There are several things that impress me in the art of Elena del Rivero: the vision of monumental accomplished through mundane materials, the mix of diaphanous and monumental accomplished by some kind of surrendering to the hazard of space, and the passion she puts in searching a meaning in each piece of shabby paper used in her works. I would say that the works of Elena del Rivero are holistic: each small component contains the whole.
On view at the Corcoran Gallery of Art in Washington DC.
[Swi:t] is the spelling for sweet, also for suite. So, Sweet Home, or Suite Home?
The home suite of Elena Del Rivero was pretty close to World Trade Center, so it was very damaged. And all her papers became a mess: documents and notebooks, and photographs, and books, and musical scores, everything.
She took paper after paper, mended them as well as possible, and assembled them in a unique artwork: the only way to keep them alive - her papers, her sweet home.

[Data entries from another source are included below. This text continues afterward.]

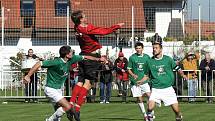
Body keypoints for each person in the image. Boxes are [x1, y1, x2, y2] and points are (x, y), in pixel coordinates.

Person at [23, 46, 104, 121]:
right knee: (68, 106)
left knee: (59, 112)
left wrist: (98, 59)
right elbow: (39, 63)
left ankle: (54, 119)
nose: (73, 52)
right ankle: (49, 120)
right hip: (51, 89)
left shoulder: (72, 59)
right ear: (67, 55)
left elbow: (86, 57)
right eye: (71, 52)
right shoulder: (56, 62)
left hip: (58, 90)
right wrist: (28, 76)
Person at [69, 10, 124, 121]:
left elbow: (89, 29)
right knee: (88, 84)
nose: (86, 16)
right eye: (84, 16)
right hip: (91, 58)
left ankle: (70, 105)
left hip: (83, 56)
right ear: (80, 19)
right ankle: (77, 108)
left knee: (80, 81)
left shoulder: (77, 28)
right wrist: (116, 26)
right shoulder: (86, 28)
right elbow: (103, 31)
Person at [137, 40, 187, 121]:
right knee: (150, 107)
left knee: (176, 111)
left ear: (161, 49)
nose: (154, 49)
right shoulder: (149, 61)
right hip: (156, 89)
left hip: (168, 89)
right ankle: (149, 117)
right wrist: (141, 81)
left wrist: (182, 74)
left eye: (156, 48)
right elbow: (146, 76)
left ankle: (179, 116)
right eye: (153, 48)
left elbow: (177, 68)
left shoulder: (168, 59)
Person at [127, 42, 151, 120]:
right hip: (135, 82)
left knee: (150, 97)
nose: (138, 50)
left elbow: (150, 67)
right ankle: (145, 115)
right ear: (135, 49)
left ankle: (150, 113)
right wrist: (133, 75)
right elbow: (129, 69)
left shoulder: (147, 57)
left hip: (144, 81)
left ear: (142, 48)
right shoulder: (132, 57)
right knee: (139, 99)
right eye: (137, 48)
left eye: (139, 48)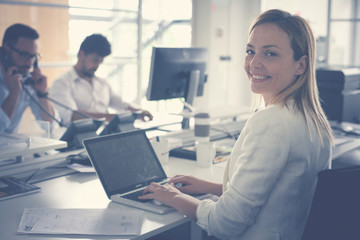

It is a fascinating artwork.
The way it is looking from some distance, like a waterfall, like a wall in a grotto, with stalactites and stalagmites, like a huge column of marble, delicately crafted.
The way it is looking as you come closer: the innumerable papers, here and there burnt, carefully mended.
It is a triumph of transforming very mundane matter in an artwork.
And it contains everything: you get the idea the way it was at the beginning; you get the present look; you get also the whole history of making this artwork - like in a Productionist sculpture of the twenties: it is creating itself in front of your eyes.
[Swi:t] Home: a sculpture that contains within it the raw, the making, the result. Think at Genesis: Chaos, Creation, Creature.